Real-time and historical data behave differently. A model trained on historical data, which has been corrected, completed, and cleaned, will encounter raw, in-progress data in production. The distribution shift is not hypothetical. It is structural and guaranteed.

Domain expertise is not optional. You cannot clean terminal data with generic data-quality tools. You need people who understand what a realistic crane cycle time looks like, what a suspicious container position means, why a particular timestamp pattern indicates batch confirmation rather than real-time logging. Without this knowledge, you will clean the data into a different kind of wrong.

What actually helps

I do not have a complete solution. I am not sure one exists. But several practices have consistently made the difference between projects that work and projects that produce impressive slides:

Instrument beyond the TOS. IoT sensors, GPS tracking on equipment, and camera-based position verification provide independent data streams that can validate or supplement what the TOS records. They are expensive and complicated to deploy, but they close the gap between logged and actual events in ways that no amount of data cleaning can.

Build your models with explicit uncertainty. If your timestamps might be off by thirty seconds, do not pretend they are precise. Build models that can handle temporal uncertainty through interval-based representations, probabilistic timestamps, or tolerance windows. This is less elegant than treating your data as ground truth, but it is more honest and produces more robust systems.

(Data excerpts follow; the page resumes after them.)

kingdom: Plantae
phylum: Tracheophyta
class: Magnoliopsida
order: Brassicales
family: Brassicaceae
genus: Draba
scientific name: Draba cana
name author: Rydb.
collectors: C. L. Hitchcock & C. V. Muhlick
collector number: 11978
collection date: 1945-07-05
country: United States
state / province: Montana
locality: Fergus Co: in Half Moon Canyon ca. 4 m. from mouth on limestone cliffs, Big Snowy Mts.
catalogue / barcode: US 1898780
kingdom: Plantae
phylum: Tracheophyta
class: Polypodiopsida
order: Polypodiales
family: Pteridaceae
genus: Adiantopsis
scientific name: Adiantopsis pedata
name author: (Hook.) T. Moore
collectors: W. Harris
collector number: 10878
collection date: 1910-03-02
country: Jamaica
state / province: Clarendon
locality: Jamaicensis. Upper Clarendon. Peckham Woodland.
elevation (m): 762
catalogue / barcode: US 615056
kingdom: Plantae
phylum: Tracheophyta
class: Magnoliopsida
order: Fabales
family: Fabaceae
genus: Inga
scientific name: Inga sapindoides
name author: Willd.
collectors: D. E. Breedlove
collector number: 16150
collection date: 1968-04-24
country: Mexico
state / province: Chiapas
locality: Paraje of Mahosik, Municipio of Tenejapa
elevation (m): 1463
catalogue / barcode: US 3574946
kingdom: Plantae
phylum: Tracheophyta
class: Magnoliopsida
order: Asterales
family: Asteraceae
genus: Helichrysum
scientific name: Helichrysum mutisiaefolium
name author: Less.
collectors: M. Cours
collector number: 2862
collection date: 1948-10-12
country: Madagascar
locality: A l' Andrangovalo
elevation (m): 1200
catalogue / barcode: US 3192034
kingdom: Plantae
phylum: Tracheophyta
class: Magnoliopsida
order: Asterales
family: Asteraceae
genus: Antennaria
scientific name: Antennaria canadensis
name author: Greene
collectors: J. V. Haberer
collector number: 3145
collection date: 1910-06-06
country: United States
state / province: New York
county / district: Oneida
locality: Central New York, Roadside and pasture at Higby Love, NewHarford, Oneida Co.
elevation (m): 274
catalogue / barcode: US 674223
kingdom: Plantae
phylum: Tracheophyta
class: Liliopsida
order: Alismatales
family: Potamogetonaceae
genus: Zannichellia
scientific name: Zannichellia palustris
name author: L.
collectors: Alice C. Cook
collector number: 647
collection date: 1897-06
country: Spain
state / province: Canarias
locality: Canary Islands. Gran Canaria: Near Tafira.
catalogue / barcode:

Validate against operational knowledge. Before trusting any dataset, sit down with terminal planners and walk through specific shifts, specific vessels, specific operational scenarios. Ask them if the data matches what they remember. The discrepancies they identify will teach you more about your data quality than any statistical test.

Design for the data you actually have, not the data you wish you had. This is perhaps the most important lesson. The temptation is always to assume the data is better than it is and build sophisticated models on top of it. The more effective approach is to be honest about the data's limitations and build systems that are robust to them, even if that means simpler models, wider confidence intervals, or more conservative decision-making.

Create feedback loops. Once your system is in production, use the discrepancies between its predictions and observed outcomes to systematically identify where your data is failing you. These feedback loops are not just model improvement mechanisms. They are data quality discovery tools.

This is not unique to terminals

I have focused on container terminals because that is where I work. But this problem is endemic across industrial environments. Manufacturing execution systems, warehouse management systems, fleet management platforms, and energy grid monitoring all share the same fundamental issue. The data was designed to support operations, not to train machine learning models. The logging granularity, the event definitions, and the timestamp precision all reflect operational priorities, not analytical ones.

Every industrial AI project eventually discovers this. The ones that succeed treat data quality not as a preprocessing step but as a core, ongoing engineering challenge that deserves as much attention, investment, and expertise as the models themselves.

Closing thoughts

The most honest thing I can say about working with terminal data is this: the data is never as good as it looks, and the gap between what is logged and what happened is where the real engineering challenge lives.

This is not a reason to abandon data-driven approaches. It is a reason to pursue them realistically. The teams that acknowledge the data problem, invest in understanding it, and build systems that are robust to it are the teams that ship systems that actually work in production.

The algorithms are the easy part. The data is where most of the work lives.